В начале лета 91-го я как-то заглянул в редакцию "Голдэнэ Кейт" к  Шпиглблату, готовившему мою публикацию. Редакция этого лучшего идишского журнала (на ул. Вейцман, 30) занимала небольшое квартирного типа помещеньице из двух маленьких комнат и кухни, частично приспособленной под что-то вроде подсобки. Штат – три человека: в задней комнатке главный редактор, а в первой, проходной – исполнявший все прочие творческие и технические функции, включая во всякое время дня отстукивание на пишущей машинке авторских текстов – поэт и эссеист Александр Шпиглблат. Третьим работником, не имевшим, впрочем, своего рабочего места, был "менаэль"– заведующий Мойше Милис...  Я пробежал глазами верстку и уже собрался уйти, как из "кабинета" вышел Суцкевер. Обычно мы спускались с ним в кафе в том же здании (Бейт Хемлин), но на сей раз он предложил пообедать у них, жил он неподалеку. Цветов, сказал он, сегодня не надо (я всегда приносил Фрейдке нечётных несколько роз), потому что жены дома нет, а по рюмочке коньяку у него найдется.

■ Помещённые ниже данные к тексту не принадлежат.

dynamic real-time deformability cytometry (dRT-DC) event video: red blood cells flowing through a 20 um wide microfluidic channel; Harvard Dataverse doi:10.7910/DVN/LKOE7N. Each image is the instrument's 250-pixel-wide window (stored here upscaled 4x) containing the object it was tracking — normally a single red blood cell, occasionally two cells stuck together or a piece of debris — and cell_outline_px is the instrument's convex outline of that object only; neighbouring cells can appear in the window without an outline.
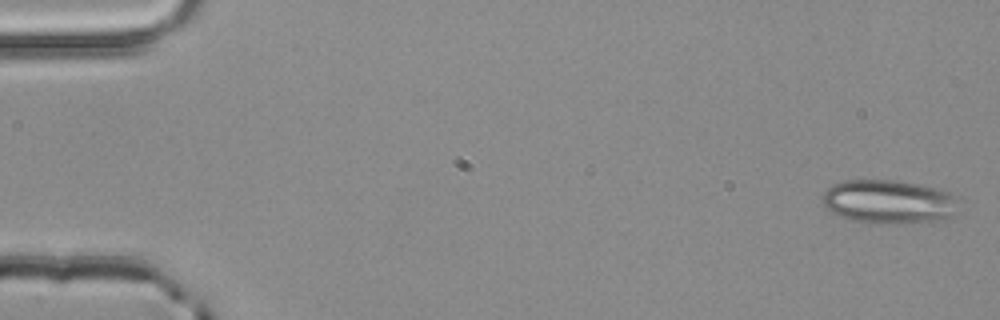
{"species": "common noctule bat (a hibernating species)", "species_latin": "Nyctalus noctula", "temperature_condition": "room temperature", "stored_images_in_passage": 4, "camera_frame_rate_fps": 3000, "um_per_image_px": 0.085, "animal": {"sex": "male", "body_mass_g": 20.4}, "frame": {"image": 1, "passage_image": 1, "time_ms": 0.0, "image_size_px": [1000, 320], "cell_outline_px": [[960, 212], [944, 220], [872, 224], [840, 216], [832, 212], [820, 200], [820, 196], [832, 184], [844, 180], [896, 180], [920, 184], [940, 188], [952, 192]], "centroid_in_image_um": [75.57, 17.13], "position_along_channel_um": 9.4, "area_um2": 35.08}}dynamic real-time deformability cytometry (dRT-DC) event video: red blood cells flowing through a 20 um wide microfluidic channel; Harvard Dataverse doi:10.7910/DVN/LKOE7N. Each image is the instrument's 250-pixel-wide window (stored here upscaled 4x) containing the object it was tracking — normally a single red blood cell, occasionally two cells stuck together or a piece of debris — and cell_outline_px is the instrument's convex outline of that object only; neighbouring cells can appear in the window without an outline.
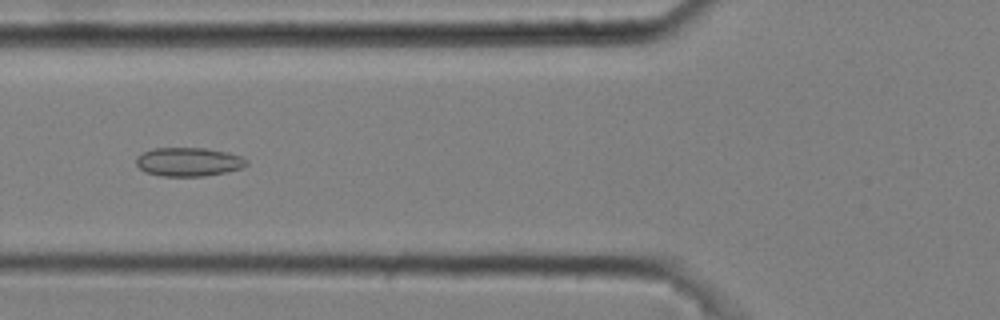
{"species": "common noctule bat (a hibernating species)", "species_latin": "Nyctalus noctula", "temperature_condition": "cold", "stored_images_in_passage": 8, "camera_frame_rate_fps": 3000, "um_per_image_px": 0.085, "animal": {"sex": "male", "body_mass_g": 20.4}, "frame": {"image": 1, "passage_image": 6, "time_ms": 1.667, "image_size_px": [1000, 320], "cell_outline_px": [[248, 164], [244, 168], [204, 176], [164, 176], [144, 172], [136, 164], [136, 156], [152, 148], [204, 148], [228, 152], [240, 156], [248, 160]], "centroid_in_image_um": [16.03, 13.75], "position_along_channel_um": 109.8, "area_um2": 18.55}}
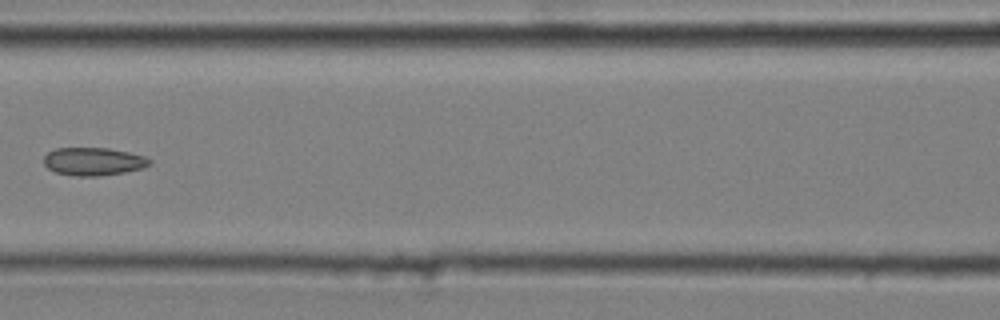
{"frame": {"image": 2, "passage_image": 7, "time_ms": 2.0, "image_size_px": [1000, 320], "cell_outline_px": [[152, 160], [144, 168], [124, 172], [96, 176], [72, 176], [56, 172], [48, 168], [44, 164], [44, 156], [48, 152], [56, 148], [108, 148], [128, 152], [144, 156]], "centroid_in_image_um": [7.92, 13.72], "position_along_channel_um": 158.7, "area_um2": 17.17}}
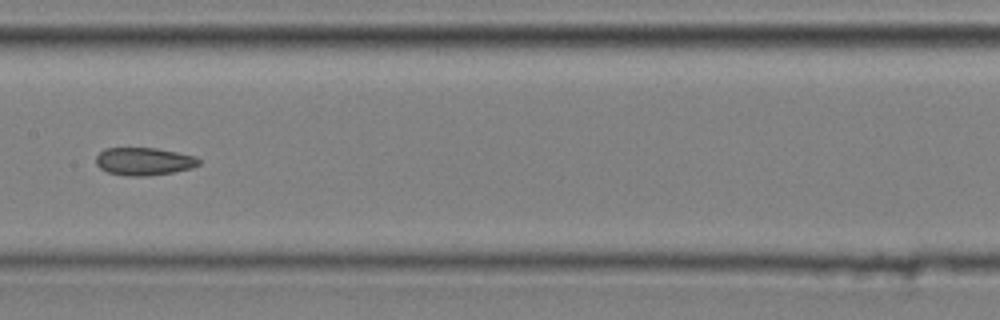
{"frame": {"image": 3, "passage_image": 8, "time_ms": 2.333, "image_size_px": [1000, 320], "cell_outline_px": [[200, 164], [192, 168], [172, 172], [148, 176], [128, 176], [108, 172], [100, 168], [96, 164], [96, 156], [104, 148], [156, 148], [196, 156], [200, 160]], "centroid_in_image_um": [12.24, 13.72], "position_along_channel_um": 195.2, "area_um2": 16.65}}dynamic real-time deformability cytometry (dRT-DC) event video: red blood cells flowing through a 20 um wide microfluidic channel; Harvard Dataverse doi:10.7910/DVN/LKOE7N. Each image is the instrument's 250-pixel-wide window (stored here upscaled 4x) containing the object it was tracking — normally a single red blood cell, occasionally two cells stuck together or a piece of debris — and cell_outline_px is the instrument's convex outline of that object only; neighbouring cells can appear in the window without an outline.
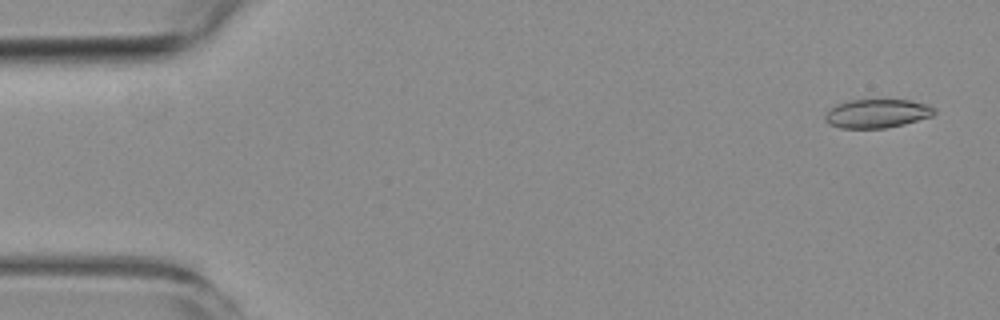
{"species": "common noctule bat (a hibernating species)", "species_latin": "Nyctalus noctula", "temperature_condition": "room temperature", "stored_images_in_passage": 5, "camera_frame_rate_fps": 3000, "um_per_image_px": 0.085, "animal": {"sex": "female", "body_mass_g": 19.3, "forearm_length_mm": 54.1}, "frame": {"image": 1, "passage_image": 1, "time_ms": 0.0, "image_size_px": [1000, 320], "cell_outline_px": [[936, 112], [932, 116], [904, 124], [884, 128], [840, 128], [828, 124], [824, 120], [824, 116], [836, 104], [848, 100], [908, 100], [928, 104], [936, 108]], "centroid_in_image_um": [74.55, 9.65], "position_along_channel_um": 10.4, "area_um2": 18.32}}
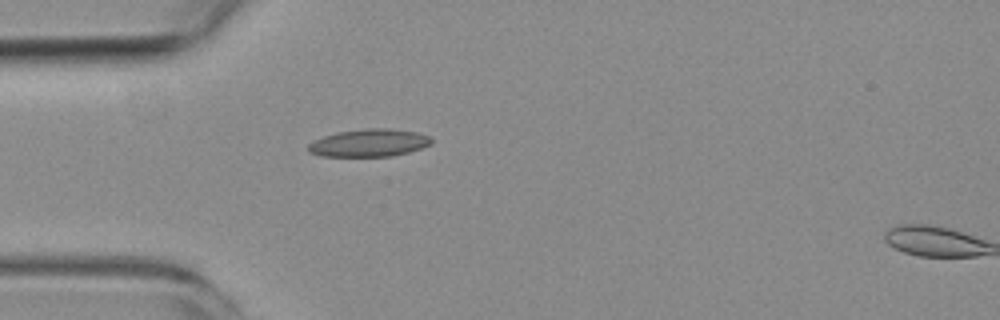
{"frame": {"image": 2, "passage_image": 4, "time_ms": 4.333, "image_size_px": [1000, 320], "cell_outline_px": [[432, 144], [408, 152], [392, 156], [320, 156], [308, 152], [308, 144], [324, 136], [340, 132], [364, 128], [388, 128], [416, 132], [428, 136], [432, 140]], "centroid_in_image_um": [31.37, 12.15], "position_along_channel_um": 53.6, "area_um2": 19.65}}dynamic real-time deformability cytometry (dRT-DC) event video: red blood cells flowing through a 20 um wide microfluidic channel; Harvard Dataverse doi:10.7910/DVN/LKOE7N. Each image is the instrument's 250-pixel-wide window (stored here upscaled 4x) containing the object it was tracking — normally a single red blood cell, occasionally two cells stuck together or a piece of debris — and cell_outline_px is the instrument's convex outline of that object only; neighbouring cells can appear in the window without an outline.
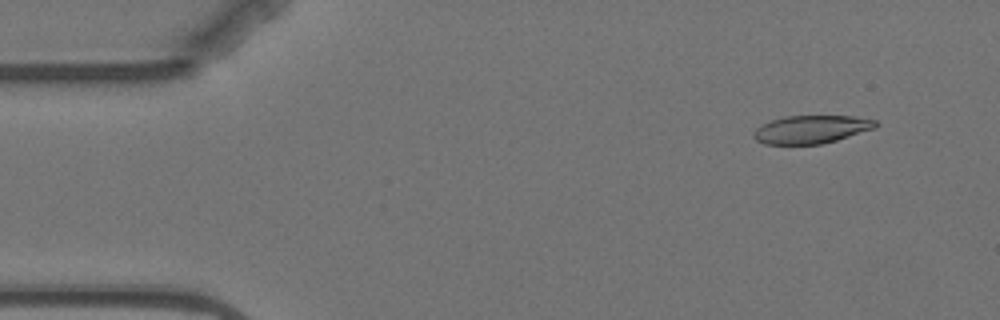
{"species": "Egyptian fruit bat (a non-hibernating species)", "species_latin": "Rousettus aegyptiacus", "temperature_condition": "warm", "stored_images_in_passage": 4, "camera_frame_rate_fps": 3000, "um_per_image_px": 0.085, "animal": {"sex": "female"}, "frame": {"image": 1, "passage_image": 2, "time_ms": 1.333, "image_size_px": [1000, 320], "cell_outline_px": [[880, 124], [876, 128], [836, 140], [820, 144], [764, 144], [756, 140], [752, 136], [752, 132], [756, 128], [772, 120], [784, 116], [852, 116], [876, 120]], "centroid_in_image_um": [68.96, 10.99], "position_along_channel_um": 16.0, "area_um2": 19.94}}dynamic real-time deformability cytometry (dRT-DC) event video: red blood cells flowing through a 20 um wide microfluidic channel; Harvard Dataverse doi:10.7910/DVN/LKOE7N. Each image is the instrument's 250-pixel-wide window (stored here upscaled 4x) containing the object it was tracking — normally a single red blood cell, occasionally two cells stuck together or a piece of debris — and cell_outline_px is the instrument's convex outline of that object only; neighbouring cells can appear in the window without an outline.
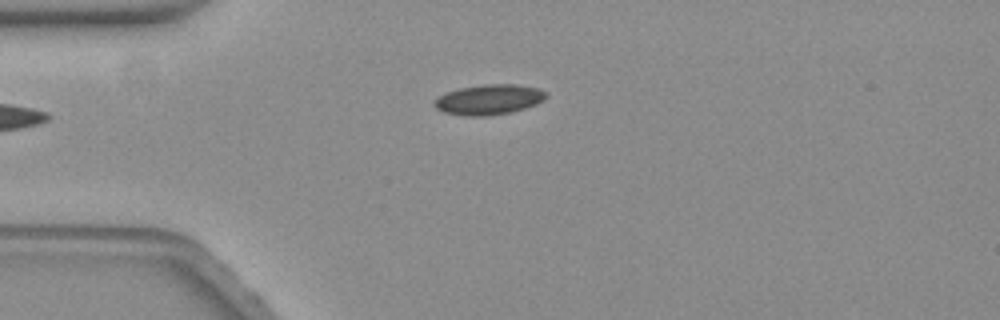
{"species": "common noctule bat (a hibernating species)", "species_latin": "Nyctalus noctula", "temperature_condition": "warm", "stored_images_in_passage": 45, "camera_frame_rate_fps": 3000, "um_per_image_px": 0.085, "animal": {"sex": "female", "body_mass_g": 19.3, "forearm_length_mm": 54.1}, "frame": {"image": 1, "passage_image": 1, "time_ms": 0.0, "image_size_px": [1000, 320], "cell_outline_px": [[548, 96], [544, 100], [536, 104], [524, 108], [508, 112], [488, 116], [464, 116], [444, 112], [436, 108], [432, 104], [432, 100], [436, 96], [444, 92], [460, 88], [484, 84], [516, 84], [536, 88], [544, 92]], "centroid_in_image_um": [41.48, 8.46], "position_along_channel_um": 43.5, "area_um2": 19.77}}
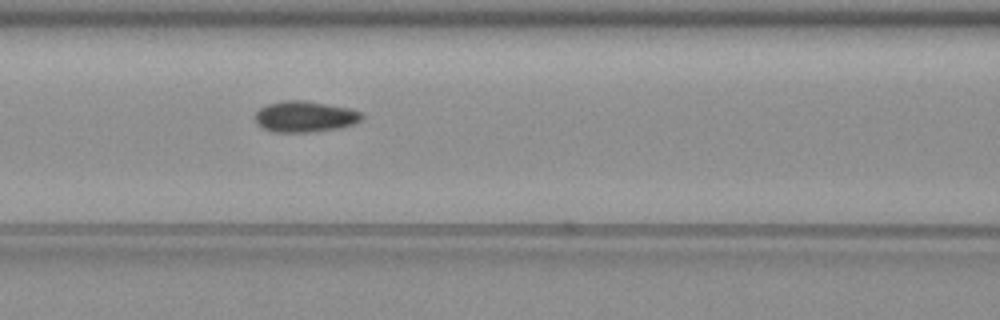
{"frame": {"image": 2, "passage_image": 11, "time_ms": 3.333, "image_size_px": [1000, 320], "cell_outline_px": [[364, 116], [360, 120], [352, 124], [340, 128], [308, 132], [272, 132], [260, 128], [256, 124], [256, 112], [260, 108], [268, 104], [284, 100], [304, 100], [328, 104], [348, 108], [360, 112]], "centroid_in_image_um": [25.88, 9.91], "position_along_channel_um": 140.7, "area_um2": 19.31}}
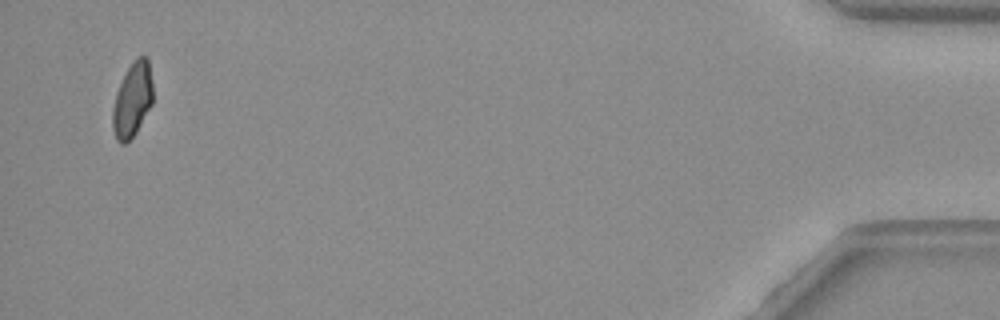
{"frame": {"image": 3, "passage_image": 43, "time_ms": 14.0, "image_size_px": [1000, 320], "cell_outline_px": [[152, 104], [136, 132], [124, 144], [120, 144], [116, 140], [112, 128], [112, 108], [116, 92], [132, 60], [136, 56], [148, 56], [152, 84]], "centroid_in_image_um": [11.24, 8.47], "position_along_channel_um": 424.0, "area_um2": 17.51}, "authors_computed_cell_mechanics": {"area_um2": 18.496, "velocity_mm_per_s": 3.5069, "shape_relaxation_time_tau1_ms": null, "shape_relaxation_time_tau2_ms": 3.9931, "deformation_change_tau1": null, "deformation_change_tau2": 0.0535}}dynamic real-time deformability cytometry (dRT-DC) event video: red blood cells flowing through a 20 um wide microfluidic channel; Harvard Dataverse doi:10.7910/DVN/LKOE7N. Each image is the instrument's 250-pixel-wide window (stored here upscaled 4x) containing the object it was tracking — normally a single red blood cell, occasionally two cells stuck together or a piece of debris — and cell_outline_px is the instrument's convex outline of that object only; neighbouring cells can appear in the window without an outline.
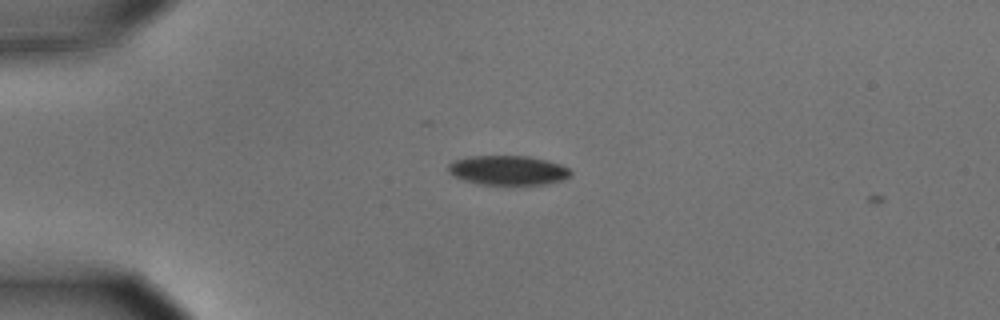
{"species": "common noctule bat (a hibernating species)", "species_latin": "Nyctalus noctula", "temperature_condition": "cold", "stored_images_in_passage": 5, "camera_frame_rate_fps": 3000, "um_per_image_px": 0.085, "animal": {"sex": "male", "body_mass_g": 15.6}, "frame": {"image": 1, "passage_image": 4, "time_ms": 1.0, "image_size_px": [1000, 320], "cell_outline_px": [[572, 176], [560, 180], [544, 184], [480, 184], [464, 180], [452, 176], [448, 172], [448, 164], [452, 160], [472, 156], [528, 156], [548, 160], [560, 164], [568, 168], [572, 172]], "centroid_in_image_um": [43.15, 14.46], "position_along_channel_um": 41.8, "area_um2": 21.04}}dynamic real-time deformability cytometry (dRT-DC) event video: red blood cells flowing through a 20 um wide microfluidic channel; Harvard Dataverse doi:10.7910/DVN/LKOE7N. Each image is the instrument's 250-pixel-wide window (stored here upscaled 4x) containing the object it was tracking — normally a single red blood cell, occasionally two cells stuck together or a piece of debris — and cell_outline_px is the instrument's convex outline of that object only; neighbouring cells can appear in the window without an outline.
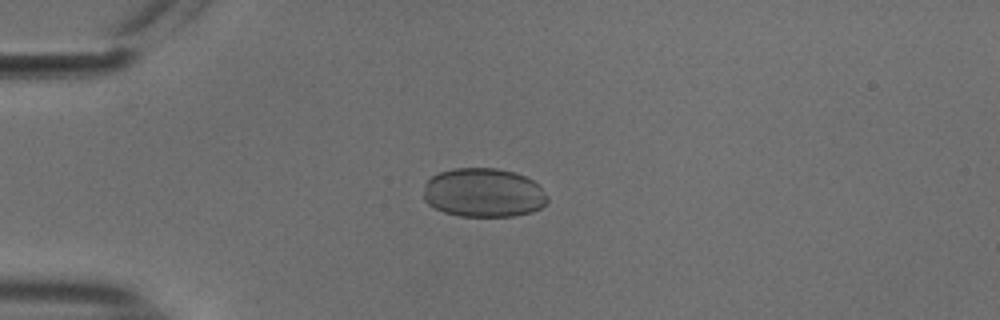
{"species": "common noctule bat (a hibernating species)", "species_latin": "Nyctalus noctula", "temperature_condition": "cold", "stored_images_in_passage": 52, "camera_frame_rate_fps": 3000, "um_per_image_px": 0.085, "animal": {"sex": "male", "body_mass_g": 18.8}, "frame": {"image": 1, "passage_image": 13, "time_ms": 4.0, "image_size_px": [1000, 320], "cell_outline_px": [[548, 200], [540, 208], [532, 212], [512, 216], [460, 216], [444, 212], [428, 204], [424, 200], [424, 184], [432, 176], [440, 172], [456, 168], [496, 168], [516, 172], [540, 184], [548, 196]], "centroid_in_image_um": [41.12, 16.38], "position_along_channel_um": 43.9, "area_um2": 35.55}}
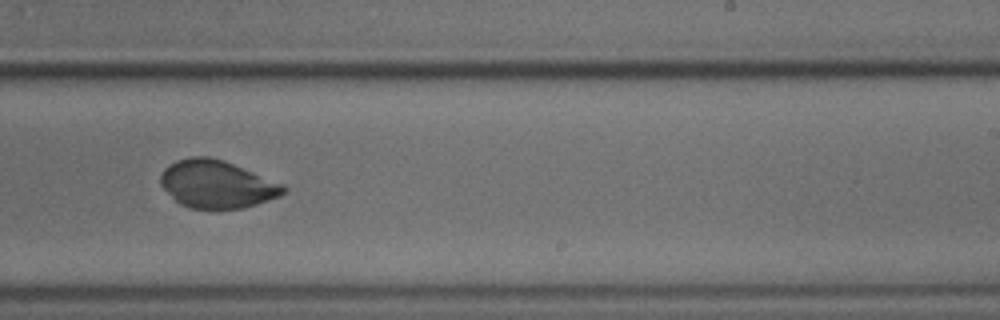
{"frame": {"image": 2, "passage_image": 33, "time_ms": 10.667, "image_size_px": [1000, 320], "cell_outline_px": [[288, 188], [280, 196], [244, 208], [188, 208], [180, 204], [160, 184], [160, 176], [164, 168], [168, 164], [176, 160], [192, 156], [208, 156], [224, 160], [284, 184]], "centroid_in_image_um": [18.43, 15.64], "position_along_channel_um": 270.6, "area_um2": 34.1}}
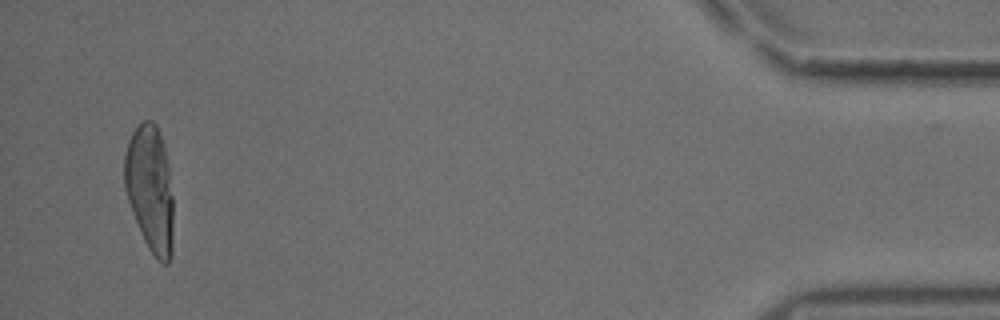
{"frame": {"image": 3, "passage_image": 51, "time_ms": 16.667, "image_size_px": [1000, 320], "cell_outline_px": [[172, 256], [168, 264], [164, 264], [156, 260], [148, 248], [144, 240], [132, 212], [124, 188], [124, 156], [128, 140], [132, 132], [144, 120], [152, 120], [156, 124], [164, 148], [168, 164], [172, 196]], "centroid_in_image_um": [12.74, 16.07], "position_along_channel_um": 422.5, "area_um2": 36.01}}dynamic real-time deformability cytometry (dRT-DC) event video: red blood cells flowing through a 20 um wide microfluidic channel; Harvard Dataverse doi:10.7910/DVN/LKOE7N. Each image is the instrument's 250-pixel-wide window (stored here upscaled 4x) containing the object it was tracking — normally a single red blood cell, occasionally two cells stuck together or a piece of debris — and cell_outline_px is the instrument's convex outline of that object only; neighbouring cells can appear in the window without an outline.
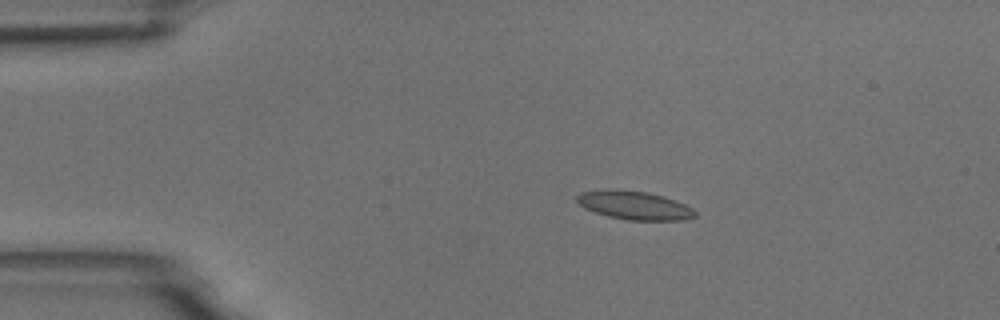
{"species": "common noctule bat (a hibernating species)", "species_latin": "Nyctalus noctula", "temperature_condition": "room temperature", "stored_images_in_passage": 5, "camera_frame_rate_fps": 3000, "um_per_image_px": 0.085, "animal": {"sex": "male", "body_mass_g": 18.8}, "frame": {"image": 1, "passage_image": 4, "time_ms": 3.333, "image_size_px": [1000, 320], "cell_outline_px": [[696, 216], [684, 220], [628, 220], [608, 216], [584, 208], [576, 200], [576, 196], [580, 192], [608, 188], [612, 188], [648, 192], [684, 204], [692, 208], [696, 212]], "centroid_in_image_um": [53.87, 17.44], "position_along_channel_um": 31.1, "area_um2": 19.59}}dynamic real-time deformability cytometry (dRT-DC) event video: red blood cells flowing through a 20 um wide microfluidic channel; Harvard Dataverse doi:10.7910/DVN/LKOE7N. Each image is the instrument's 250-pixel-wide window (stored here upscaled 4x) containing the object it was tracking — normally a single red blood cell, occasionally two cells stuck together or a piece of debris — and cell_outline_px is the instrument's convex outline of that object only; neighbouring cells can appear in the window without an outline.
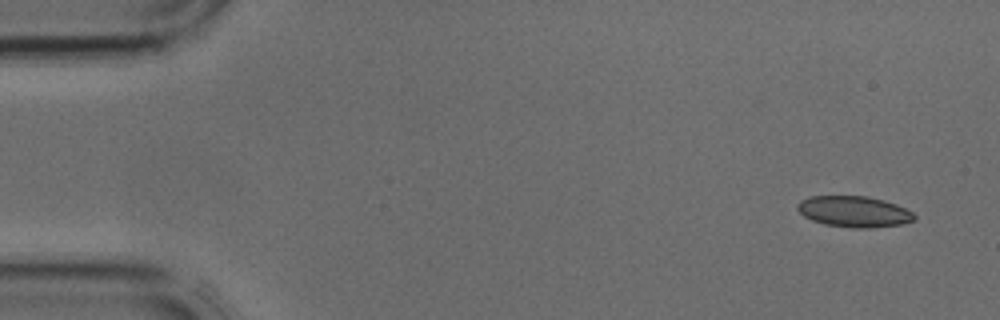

В тот раз он мне рассказывал об Илье Эренбурге, самом светлом и любимом человеке из всех писателей и вообще всех, кроме родни, кого он в жизни встречал. Когда я сказал ему, что в квартире Ирины Ильиничны, дочери Эренбурга, я пару лет назад видел на стене его, Суцкевера, портрет маслом, с преобладанием, как помнилось, зеленых оттенков, – он  глянул на меня вспыхнувшим взором, молча поднялся из-за стола, достал из застекленного шкафа бокал и наполнил его до половины – "вы, Лев, похоже, человек натренированный, что вам рюмка, давайте оба выпьем за дорогого Илью Григорьевича, хотя проза его, я думаю, вам не очень.... Ах, неужели мой портрет еще жив там...".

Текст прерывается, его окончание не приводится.